### Prompt:
Print the line containing "How many degrees is the heading of the torso" and every later line of the records. Keep each one exactly as given, ending with the last.

### Collected data entries:

= = =

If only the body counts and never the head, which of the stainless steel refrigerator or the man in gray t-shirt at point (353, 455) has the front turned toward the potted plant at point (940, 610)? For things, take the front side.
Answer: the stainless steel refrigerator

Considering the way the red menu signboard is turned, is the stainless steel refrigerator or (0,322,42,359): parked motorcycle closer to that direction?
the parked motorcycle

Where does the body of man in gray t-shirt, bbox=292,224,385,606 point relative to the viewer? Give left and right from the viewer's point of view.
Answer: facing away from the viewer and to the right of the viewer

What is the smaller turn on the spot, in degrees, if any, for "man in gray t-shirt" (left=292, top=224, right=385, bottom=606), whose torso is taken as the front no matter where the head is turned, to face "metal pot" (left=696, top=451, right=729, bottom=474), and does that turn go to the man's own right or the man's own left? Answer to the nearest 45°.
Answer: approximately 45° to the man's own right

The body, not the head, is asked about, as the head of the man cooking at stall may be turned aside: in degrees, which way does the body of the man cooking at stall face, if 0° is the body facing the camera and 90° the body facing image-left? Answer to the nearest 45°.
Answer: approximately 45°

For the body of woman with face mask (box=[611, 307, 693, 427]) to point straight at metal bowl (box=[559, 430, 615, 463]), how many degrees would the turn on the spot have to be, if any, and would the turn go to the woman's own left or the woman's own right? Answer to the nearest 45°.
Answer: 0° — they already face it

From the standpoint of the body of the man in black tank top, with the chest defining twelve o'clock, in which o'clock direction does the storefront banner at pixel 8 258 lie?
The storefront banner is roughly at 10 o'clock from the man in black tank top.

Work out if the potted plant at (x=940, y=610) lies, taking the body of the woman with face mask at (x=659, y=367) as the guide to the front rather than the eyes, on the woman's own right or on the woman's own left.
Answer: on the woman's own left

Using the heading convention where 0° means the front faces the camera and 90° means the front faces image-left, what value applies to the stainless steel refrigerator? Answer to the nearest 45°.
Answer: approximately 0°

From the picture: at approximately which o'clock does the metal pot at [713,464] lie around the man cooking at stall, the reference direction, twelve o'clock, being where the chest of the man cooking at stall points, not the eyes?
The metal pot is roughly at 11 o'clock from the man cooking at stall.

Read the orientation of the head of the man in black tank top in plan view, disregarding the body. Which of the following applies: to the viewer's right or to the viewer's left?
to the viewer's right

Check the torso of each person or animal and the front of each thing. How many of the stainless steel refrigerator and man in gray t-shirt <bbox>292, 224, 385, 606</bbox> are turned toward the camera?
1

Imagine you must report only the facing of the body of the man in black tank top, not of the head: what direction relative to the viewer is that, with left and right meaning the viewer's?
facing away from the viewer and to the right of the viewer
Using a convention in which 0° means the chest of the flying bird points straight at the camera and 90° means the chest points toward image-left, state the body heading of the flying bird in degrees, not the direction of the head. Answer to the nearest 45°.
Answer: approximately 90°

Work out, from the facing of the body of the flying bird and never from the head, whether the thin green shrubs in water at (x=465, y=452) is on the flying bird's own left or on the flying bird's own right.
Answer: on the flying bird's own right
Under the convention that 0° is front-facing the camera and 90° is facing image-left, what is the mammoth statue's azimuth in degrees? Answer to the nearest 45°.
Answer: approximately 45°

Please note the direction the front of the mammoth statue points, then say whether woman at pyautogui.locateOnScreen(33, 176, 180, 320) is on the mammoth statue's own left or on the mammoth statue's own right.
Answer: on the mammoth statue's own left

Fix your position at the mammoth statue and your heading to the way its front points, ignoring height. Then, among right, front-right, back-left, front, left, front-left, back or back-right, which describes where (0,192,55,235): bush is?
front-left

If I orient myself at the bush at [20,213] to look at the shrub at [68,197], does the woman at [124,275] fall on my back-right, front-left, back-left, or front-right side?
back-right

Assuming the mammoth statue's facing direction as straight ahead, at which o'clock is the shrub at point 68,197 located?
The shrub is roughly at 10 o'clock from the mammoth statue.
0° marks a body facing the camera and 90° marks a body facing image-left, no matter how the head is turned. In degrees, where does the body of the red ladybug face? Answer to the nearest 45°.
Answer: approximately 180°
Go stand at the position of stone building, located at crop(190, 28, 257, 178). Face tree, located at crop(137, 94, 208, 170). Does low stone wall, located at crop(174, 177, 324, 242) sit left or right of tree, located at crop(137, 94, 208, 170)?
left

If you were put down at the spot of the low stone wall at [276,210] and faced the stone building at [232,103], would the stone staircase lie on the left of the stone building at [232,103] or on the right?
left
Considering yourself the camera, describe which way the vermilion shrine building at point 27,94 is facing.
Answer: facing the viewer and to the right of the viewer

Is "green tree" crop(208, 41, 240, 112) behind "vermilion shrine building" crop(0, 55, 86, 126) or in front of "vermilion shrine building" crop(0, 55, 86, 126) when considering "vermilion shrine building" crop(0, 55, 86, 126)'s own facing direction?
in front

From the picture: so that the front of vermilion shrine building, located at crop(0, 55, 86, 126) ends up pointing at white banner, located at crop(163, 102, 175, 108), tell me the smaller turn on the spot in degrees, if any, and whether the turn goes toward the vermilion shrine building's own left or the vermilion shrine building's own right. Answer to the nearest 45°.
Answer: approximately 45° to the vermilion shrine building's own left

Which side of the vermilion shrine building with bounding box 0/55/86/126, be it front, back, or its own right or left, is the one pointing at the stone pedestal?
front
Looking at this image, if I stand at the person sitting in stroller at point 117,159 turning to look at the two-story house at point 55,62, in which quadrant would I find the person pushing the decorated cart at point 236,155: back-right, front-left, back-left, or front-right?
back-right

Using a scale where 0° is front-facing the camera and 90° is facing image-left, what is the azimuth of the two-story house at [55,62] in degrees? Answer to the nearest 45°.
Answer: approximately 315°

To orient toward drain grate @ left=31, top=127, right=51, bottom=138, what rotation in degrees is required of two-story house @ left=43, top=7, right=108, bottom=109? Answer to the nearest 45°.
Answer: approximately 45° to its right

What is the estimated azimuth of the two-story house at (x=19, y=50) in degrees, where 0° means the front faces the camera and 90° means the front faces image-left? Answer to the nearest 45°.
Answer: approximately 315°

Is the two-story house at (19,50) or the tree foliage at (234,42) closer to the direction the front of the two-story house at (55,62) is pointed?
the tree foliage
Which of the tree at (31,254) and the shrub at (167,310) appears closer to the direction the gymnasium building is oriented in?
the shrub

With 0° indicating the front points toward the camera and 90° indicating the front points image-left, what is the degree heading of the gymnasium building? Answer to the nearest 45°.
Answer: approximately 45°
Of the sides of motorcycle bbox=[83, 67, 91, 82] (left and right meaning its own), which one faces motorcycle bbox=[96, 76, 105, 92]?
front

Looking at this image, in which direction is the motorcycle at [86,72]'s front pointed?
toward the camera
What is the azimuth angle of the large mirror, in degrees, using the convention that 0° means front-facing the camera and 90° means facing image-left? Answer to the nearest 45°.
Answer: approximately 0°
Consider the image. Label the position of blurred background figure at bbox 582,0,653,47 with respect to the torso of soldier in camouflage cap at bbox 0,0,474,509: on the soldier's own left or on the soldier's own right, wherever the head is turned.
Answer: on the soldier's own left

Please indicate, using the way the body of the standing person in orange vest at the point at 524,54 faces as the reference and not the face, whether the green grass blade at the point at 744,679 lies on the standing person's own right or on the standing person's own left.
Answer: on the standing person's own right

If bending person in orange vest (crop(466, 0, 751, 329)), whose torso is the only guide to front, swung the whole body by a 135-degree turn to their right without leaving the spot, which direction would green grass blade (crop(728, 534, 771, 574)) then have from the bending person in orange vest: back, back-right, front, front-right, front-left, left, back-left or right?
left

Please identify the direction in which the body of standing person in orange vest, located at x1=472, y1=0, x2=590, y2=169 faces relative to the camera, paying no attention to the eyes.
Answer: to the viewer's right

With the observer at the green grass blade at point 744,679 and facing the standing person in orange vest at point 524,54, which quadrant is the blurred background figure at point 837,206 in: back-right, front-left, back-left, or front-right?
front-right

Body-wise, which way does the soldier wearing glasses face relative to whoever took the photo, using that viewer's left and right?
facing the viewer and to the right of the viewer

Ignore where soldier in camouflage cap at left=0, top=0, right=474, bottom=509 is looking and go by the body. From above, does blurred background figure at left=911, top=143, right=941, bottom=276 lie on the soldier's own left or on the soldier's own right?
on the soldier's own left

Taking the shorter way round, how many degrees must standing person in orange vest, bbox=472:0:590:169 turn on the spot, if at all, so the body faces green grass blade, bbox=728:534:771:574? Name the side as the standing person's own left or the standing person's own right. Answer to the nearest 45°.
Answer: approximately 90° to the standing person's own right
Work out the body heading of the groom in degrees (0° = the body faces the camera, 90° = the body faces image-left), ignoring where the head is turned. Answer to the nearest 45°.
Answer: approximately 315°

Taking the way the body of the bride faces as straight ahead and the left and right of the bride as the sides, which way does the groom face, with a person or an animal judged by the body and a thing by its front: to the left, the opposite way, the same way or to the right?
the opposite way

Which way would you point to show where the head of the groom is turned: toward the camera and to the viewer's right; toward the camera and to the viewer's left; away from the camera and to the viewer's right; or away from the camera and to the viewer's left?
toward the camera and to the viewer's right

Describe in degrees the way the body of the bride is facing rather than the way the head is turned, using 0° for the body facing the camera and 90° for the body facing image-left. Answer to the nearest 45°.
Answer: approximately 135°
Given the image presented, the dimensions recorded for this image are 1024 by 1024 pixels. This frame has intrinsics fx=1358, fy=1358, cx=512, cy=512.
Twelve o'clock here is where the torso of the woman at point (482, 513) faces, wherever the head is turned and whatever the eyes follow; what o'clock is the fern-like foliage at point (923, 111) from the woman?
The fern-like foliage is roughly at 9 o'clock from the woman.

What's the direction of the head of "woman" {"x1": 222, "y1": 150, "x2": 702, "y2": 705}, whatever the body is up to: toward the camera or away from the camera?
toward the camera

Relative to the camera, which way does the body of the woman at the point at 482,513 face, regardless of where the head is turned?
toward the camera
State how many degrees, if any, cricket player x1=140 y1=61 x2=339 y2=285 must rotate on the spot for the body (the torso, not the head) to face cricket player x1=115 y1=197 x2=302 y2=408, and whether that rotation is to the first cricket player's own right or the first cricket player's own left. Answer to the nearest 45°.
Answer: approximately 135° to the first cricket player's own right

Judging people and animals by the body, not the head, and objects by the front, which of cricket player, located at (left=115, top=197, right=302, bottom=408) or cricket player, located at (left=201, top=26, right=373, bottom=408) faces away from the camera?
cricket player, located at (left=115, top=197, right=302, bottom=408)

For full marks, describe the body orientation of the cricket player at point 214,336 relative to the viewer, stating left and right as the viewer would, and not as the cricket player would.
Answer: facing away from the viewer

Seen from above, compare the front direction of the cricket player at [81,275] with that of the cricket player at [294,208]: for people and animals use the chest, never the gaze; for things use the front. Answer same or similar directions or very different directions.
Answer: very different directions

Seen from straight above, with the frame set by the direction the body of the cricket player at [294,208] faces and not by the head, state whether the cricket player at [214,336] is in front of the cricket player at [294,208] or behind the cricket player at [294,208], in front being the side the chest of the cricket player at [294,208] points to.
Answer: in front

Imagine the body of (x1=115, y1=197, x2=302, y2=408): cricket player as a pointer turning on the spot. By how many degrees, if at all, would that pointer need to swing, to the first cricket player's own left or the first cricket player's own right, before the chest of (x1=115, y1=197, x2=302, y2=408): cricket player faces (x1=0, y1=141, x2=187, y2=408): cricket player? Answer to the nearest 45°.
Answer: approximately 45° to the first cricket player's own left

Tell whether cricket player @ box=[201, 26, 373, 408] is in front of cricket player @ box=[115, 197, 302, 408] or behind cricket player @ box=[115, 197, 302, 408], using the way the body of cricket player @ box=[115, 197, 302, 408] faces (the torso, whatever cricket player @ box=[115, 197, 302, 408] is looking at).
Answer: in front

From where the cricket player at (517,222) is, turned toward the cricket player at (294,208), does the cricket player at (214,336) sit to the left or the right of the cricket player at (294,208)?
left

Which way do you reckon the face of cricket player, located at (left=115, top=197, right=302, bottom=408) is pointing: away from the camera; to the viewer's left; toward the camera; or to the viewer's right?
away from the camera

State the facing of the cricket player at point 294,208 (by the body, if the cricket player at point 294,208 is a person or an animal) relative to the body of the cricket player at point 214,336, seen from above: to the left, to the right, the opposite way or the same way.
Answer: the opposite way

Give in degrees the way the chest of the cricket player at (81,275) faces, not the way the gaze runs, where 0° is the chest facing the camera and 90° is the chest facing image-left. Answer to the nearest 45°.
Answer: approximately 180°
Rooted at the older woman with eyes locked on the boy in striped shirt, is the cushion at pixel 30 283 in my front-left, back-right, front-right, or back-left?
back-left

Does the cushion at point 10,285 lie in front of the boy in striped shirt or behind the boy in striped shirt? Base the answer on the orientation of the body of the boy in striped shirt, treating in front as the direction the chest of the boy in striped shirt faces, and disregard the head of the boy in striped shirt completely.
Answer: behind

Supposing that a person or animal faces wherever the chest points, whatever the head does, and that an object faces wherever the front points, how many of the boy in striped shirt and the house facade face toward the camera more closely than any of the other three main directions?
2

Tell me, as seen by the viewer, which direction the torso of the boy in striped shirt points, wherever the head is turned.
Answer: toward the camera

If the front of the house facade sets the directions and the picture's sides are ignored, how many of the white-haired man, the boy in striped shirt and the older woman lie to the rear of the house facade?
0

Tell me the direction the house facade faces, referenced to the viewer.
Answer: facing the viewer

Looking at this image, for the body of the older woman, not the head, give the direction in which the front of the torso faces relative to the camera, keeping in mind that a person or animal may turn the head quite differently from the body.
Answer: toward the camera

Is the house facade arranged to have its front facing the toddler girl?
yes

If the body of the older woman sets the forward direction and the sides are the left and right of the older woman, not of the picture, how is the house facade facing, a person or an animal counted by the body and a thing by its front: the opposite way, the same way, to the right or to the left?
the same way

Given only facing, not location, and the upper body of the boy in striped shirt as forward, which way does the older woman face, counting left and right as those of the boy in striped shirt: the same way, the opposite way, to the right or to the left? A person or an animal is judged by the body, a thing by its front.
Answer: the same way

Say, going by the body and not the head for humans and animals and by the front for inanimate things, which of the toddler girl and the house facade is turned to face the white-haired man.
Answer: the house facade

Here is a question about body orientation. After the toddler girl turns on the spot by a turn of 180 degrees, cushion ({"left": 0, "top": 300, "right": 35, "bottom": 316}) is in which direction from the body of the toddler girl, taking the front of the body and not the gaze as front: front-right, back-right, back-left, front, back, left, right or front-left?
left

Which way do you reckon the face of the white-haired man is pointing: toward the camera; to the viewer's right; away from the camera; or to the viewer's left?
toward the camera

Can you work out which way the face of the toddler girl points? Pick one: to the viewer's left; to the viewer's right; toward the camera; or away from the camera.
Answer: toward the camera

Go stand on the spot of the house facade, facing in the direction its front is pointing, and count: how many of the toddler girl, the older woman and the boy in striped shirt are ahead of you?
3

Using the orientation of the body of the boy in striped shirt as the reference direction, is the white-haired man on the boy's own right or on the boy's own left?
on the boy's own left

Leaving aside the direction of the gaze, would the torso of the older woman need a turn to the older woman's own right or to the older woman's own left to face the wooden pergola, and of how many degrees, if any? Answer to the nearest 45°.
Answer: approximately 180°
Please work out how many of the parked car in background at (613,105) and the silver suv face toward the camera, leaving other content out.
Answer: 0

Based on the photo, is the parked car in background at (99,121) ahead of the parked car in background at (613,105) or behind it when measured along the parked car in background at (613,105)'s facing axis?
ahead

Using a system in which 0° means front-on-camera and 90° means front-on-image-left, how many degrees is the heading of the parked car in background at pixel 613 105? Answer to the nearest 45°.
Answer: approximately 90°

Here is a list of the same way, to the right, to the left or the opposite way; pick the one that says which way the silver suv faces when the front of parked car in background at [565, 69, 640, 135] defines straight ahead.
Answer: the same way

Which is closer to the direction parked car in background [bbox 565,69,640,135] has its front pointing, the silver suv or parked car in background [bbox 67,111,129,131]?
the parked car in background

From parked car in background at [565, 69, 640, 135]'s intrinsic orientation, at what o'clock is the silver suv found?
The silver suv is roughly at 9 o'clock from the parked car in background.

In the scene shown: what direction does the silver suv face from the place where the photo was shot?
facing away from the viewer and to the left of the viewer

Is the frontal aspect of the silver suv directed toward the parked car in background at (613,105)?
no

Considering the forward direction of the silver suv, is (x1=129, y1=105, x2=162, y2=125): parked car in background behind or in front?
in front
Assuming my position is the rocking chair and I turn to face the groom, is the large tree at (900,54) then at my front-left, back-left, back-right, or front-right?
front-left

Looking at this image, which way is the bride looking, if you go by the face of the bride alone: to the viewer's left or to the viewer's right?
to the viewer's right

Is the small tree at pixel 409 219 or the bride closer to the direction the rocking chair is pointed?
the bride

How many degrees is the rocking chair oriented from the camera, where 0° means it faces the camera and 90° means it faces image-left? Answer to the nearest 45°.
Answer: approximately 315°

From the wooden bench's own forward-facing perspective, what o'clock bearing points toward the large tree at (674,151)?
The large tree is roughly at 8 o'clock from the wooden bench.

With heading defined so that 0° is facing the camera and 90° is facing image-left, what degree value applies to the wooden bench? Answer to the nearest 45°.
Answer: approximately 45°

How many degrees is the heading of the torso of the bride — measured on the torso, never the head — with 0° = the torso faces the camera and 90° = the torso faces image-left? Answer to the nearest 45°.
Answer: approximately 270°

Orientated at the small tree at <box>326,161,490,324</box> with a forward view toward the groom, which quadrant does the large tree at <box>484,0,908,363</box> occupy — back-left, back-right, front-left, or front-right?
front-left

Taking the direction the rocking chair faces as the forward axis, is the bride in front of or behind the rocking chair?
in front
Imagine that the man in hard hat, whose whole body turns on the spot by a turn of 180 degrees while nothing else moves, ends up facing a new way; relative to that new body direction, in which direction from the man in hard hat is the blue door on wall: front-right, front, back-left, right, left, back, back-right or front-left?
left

= = =

### Answer to the problem:
How many degrees is the heading of the torso of the bride — measured on the torso, never the head — with 0° = the torso faces the camera and 90° = the torso faces image-left? Answer to the nearest 45°.
Answer: approximately 270°

Orientated at the small tree at <box>326,161,490,324</box> with a forward view toward the groom, which quadrant does the large tree at <box>484,0,908,363</box> occupy — back-left, back-right, front-left, or front-right?
front-left

Taking the direction the rocking chair faces as the forward axis, is the bride in front of or behind the rocking chair?
in front
Imagine that the man in hard hat, whose whole body turns on the spot by a turn of 180 degrees while nothing else moves, ends up facing a new way; relative to that new body direction, in which direction from the man in hard hat is the blue door on wall: front-right, front, back-left, right, left, back, back-right or front-left?
left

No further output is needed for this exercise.